A picture-free, exact copy of all the records below is the goal.

====== INPUT DATA

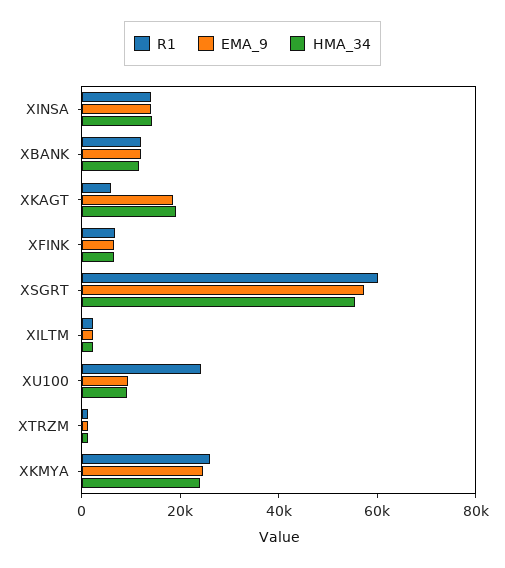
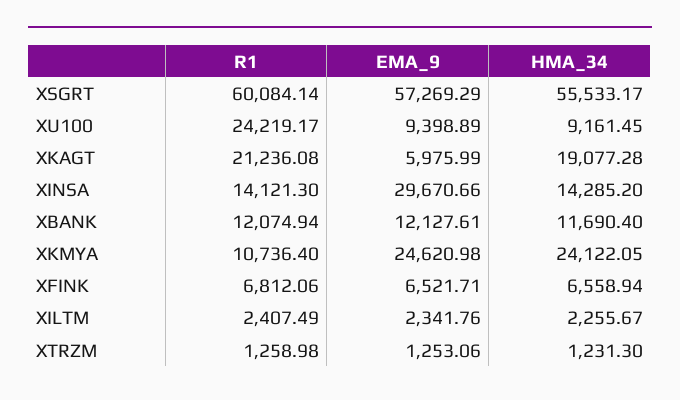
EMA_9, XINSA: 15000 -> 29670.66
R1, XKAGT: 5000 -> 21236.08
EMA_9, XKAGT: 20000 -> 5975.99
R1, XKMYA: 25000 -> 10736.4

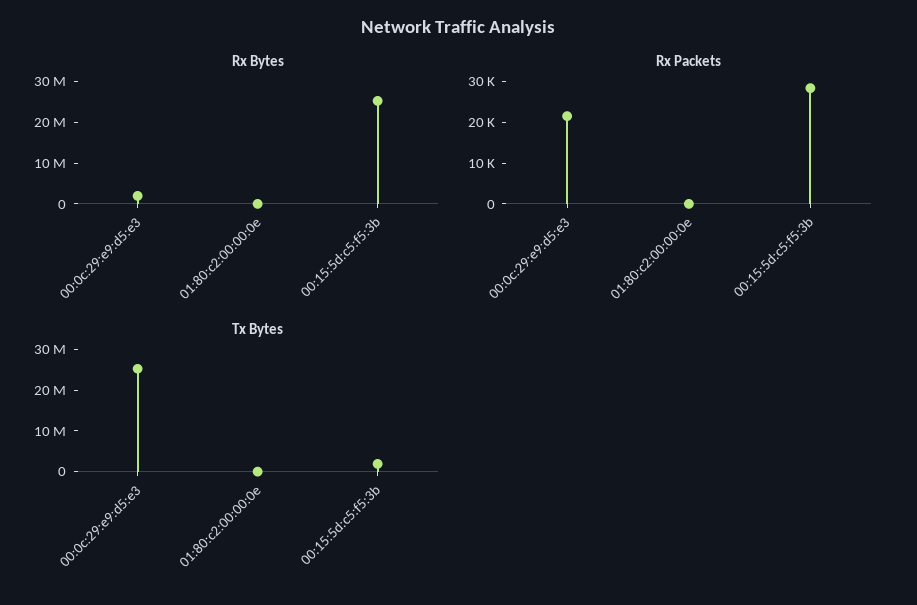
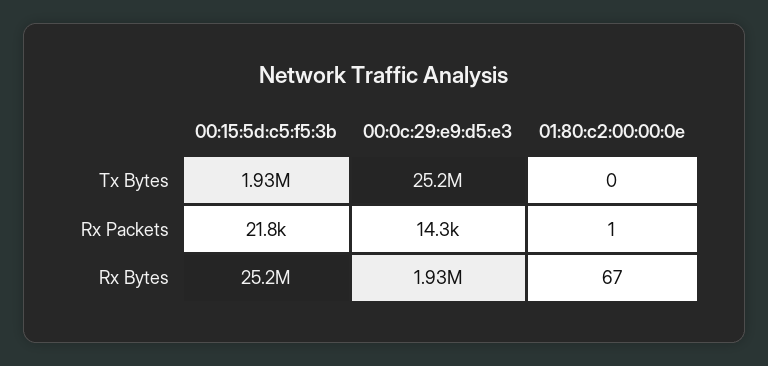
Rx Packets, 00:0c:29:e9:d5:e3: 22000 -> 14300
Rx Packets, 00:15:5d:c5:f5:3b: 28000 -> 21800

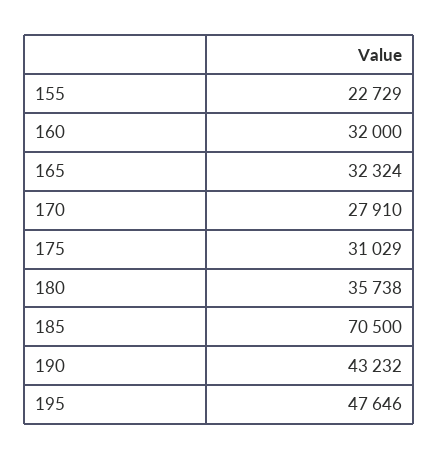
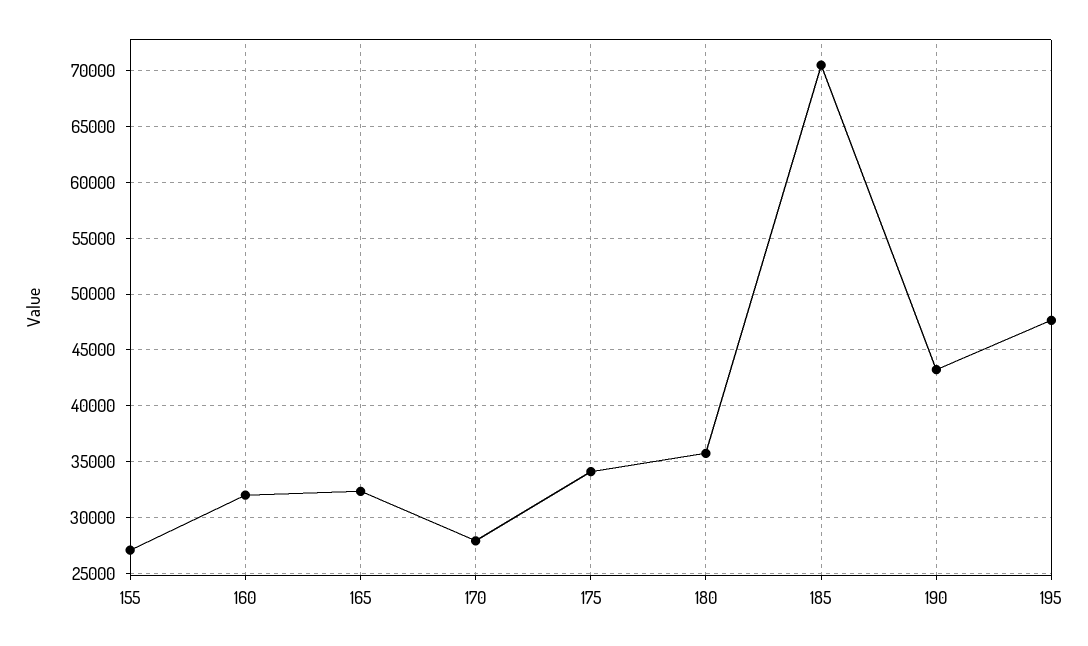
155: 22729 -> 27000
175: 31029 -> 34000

============

■ RESULT OF THIS TASK:
EMA_9, XINSA: 15000 -> 29670.66
R1, XKAGT: 5000 -> 21236.08
EMA_9, XKAGT: 20000 -> 5975.99
R1, XKMYA: 25000 -> 10736.4

Rx Packets, 00:0c:29:e9:d5:e3: 22000 -> 14300
Rx Packets, 00:15:5d:c5:f5:3b: 28000 -> 21800

155: 22729 -> 27000
175: 31029 -> 34000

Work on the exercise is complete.